◆ **Saved entries**:
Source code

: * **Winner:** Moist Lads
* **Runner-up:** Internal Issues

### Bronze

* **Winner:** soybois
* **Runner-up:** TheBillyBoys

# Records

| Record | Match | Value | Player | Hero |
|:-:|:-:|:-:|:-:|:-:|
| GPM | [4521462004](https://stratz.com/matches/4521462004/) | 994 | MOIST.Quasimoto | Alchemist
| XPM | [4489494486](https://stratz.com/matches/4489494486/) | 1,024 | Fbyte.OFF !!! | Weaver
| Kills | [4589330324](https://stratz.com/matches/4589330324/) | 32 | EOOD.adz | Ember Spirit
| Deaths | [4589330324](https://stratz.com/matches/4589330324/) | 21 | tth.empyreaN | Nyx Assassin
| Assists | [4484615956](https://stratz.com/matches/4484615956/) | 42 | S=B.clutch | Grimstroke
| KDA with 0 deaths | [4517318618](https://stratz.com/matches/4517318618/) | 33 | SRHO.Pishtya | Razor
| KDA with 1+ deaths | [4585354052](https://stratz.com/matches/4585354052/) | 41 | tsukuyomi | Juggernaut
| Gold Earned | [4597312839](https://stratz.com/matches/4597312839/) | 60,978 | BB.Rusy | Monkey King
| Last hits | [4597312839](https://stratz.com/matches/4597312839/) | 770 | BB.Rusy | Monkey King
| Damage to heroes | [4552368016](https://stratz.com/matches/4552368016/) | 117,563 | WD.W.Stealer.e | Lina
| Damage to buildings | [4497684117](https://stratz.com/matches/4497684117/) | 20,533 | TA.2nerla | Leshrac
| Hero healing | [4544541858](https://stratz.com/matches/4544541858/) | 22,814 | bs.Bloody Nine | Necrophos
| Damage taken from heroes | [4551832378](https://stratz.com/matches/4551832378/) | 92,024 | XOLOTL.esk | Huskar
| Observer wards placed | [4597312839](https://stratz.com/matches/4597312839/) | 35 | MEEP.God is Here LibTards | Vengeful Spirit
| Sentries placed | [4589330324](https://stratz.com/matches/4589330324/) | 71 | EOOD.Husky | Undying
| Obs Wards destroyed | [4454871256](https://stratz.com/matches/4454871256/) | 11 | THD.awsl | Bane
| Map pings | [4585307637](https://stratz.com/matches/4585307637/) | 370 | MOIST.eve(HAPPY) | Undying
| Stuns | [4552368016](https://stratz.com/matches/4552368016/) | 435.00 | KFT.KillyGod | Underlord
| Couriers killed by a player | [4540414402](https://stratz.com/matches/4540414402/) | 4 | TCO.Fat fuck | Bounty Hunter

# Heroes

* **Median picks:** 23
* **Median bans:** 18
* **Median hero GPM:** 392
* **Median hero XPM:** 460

◆ **Action item**:
Please write out all of the records above, character for character.

◆ **Finished task**:
Source code

: * **Winner:** Moist Lads
* **Runner-up:** Internal Issues

### Bronze

* **Winner:** soybois
* **Runner-up:** TheBillyBoys

# Records

| Record | Match | Value | Player | Hero |
|:-:|:-:|:-:|:-:|:-:|
| GPM | [4521462004](https://stratz.com/matches/4521462004/) | 994 | MOIST.Quasimoto | Alchemist
| XPM | [4489494486](https://stratz.com/matches/4489494486/) | 1,024 | Fbyte.OFF !!! | Weaver
| Kills | [4589330324](https://stratz.com/matches/4589330324/) | 32 | EOOD.adz | Ember Spirit
| Deaths | [4589330324](https://stratz.com/matches/4589330324/) | 21 | tth.empyreaN | Nyx Assassin
| Assists | [4484615956](https://stratz.com/matches/4484615956/) | 42 | S=B.clutch | Grimstroke
| KDA with 0 deaths | [4517318618](https://stratz.com/matches/4517318618/) | 33 | SRHO.Pishtya | Razor
| KDA with 1+ deaths | [4585354052](https://stratz.com/matches/4585354052/) | 41 | tsukuyomi | Juggernaut
| Gold Earned | [4597312839](https://stratz.com/matches/4597312839/) | 60,978 | BB.Rusy | Monkey King
| Last hits | [4597312839](https://stratz.com/matches/4597312839/) | 770 | BB.Rusy | Monkey King
| Damage to heroes | [4552368016](https://stratz.com/matches/4552368016/) | 117,563 | WD.W.Stealer.e | Lina
| Damage to buildings | [4497684117](https://stratz.com/matches/4497684117/) | 20,533 | TA.2nerla | Leshrac
| Hero healing | [4544541858](https://stratz.com/matches/4544541858/) | 22,814 | bs.Bloody Nine | Necrophos
| Damage taken from heroes | [4551832378](https://stratz.com/matches/4551832378/) | 92,024 | XOLOTL.esk | Huskar
| Observer wards placed | [4597312839](https://stratz.com/matches/4597312839/) | 35 | MEEP.God is Here LibTards | Vengeful Spirit
| Sentries placed | [4589330324](https://stratz.com/matches/4589330324/) | 71 | EOOD.Husky | Undying
| Obs Wards destroyed | [4454871256](https://stratz.com/matches/4454871256/) | 11 | THD.awsl | Bane
| Map pings | [4585307637](https://stratz.com/matches/4585307637/) | 370 | MOIST.eve(HAPPY) | Undying
| Stuns | [4552368016](https://stratz.com/matches/4552368016/) | 435.00 | KFT.KillyGod | Underlord
| Couriers killed by a player | [4540414402](https://stratz.com/matches/4540414402/) | 4 | TCO.Fat fuck | Bounty Hunter

# Heroes

* **Median picks:** 23
* **Median bans:** 18
* **Median hero GPM:** 392
* **Median hero XPM:** 460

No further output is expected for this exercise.